In 2008 he started the Hoodoo with drummer Eric Shackelford and a bassist known as Z. When Cadillac Joe died of cancer in 2009, Williams continued his father's tradition of living the life of a working musician. Williams is an emerging blues artist who is gaining influence outside the Badger State. The Hoodoo's blend of blues and rock is fueled by smooth, steady tempos and percussion that keeps audiences engaged.

10:49 spans a wide variety of moods. "She's Good at What She Does" is a sultry tune with a relentless beat and a hypnotically seductive guitar. The title track is a reflective look at the exact moment when Williams said his last words to his dying father. The song marks the passage of life from one generation to another. "You closed your eyes," sings Williams. "I finally opened mine."

9. Dead Luke, Meanwhile…in the Midwest

Drugs and rock 'n' roll have long coexisted. Some of the darkest rock, championed by artists like Jim Morrison, Kurt Cobain and MGMT, uses drug metaphors to suggest the fine line between the mind's perceptions of the real and the unreal.

So it's no surprise to find Madison's Dead Luke photographed online wearing a jacket that says "God Takes LSD" on the back of it. Dead Luke makes music not commonly offered by local bands, a hazy, freaky brand of psychedelic rock that's comfortable teetering on the brink of madness.

"Paranoia Is a Flower of the Mind" is a case in point. The song builds over a riff, the tension and suspense rising with every few measures. Frequently compared to the Brian Jonestown Massacre, Dead Luke takes the heartland out of Midwest rock.

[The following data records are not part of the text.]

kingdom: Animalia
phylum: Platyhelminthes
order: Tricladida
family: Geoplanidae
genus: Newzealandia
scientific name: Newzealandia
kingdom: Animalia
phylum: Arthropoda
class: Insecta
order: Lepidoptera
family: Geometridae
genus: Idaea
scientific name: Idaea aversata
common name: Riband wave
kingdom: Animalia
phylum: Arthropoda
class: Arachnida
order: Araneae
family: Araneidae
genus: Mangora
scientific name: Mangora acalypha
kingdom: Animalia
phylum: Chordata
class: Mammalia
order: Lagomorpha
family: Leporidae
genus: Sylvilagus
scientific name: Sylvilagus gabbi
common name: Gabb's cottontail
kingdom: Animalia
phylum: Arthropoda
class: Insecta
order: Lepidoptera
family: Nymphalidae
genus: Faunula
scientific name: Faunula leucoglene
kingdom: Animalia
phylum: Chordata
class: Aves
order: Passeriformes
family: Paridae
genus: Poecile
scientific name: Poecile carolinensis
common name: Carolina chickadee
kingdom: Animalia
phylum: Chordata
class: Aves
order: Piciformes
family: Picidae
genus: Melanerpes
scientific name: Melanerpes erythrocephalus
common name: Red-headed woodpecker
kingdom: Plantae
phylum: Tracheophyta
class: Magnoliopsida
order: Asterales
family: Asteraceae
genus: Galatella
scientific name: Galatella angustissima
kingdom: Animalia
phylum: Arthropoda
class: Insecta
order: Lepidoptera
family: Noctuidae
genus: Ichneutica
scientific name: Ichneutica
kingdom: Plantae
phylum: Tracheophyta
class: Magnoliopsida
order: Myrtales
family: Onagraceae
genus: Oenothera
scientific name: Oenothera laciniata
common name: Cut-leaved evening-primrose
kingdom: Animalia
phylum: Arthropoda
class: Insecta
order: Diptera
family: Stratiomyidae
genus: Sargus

10. Phat Phunktion, Real Life High Fidelity

The members of Phat Phunktion coped with the pain of real life during the time spent making this album. The fiancée of saxophonist Al Falaschi was stricken with cancer. She died in 2009.

But funk music has a way of fending off darkness. "You Want It All" is the leadoff track, powered by staccato horns and grooving guitars. Lyrically, it offers a message of hope: "We've all got to live for something."

Tim Whalen's piano grounds "Miss Madison," and the improvisation shows the band's strong jazz influences. The lyrics are steeped in local culture: "Dreaming of a night on the Terrace/The moon's gonna light the stage."

Phat Phunktion reminds us that despite real tragedies, there's plenty of reason to celebrate all that's good.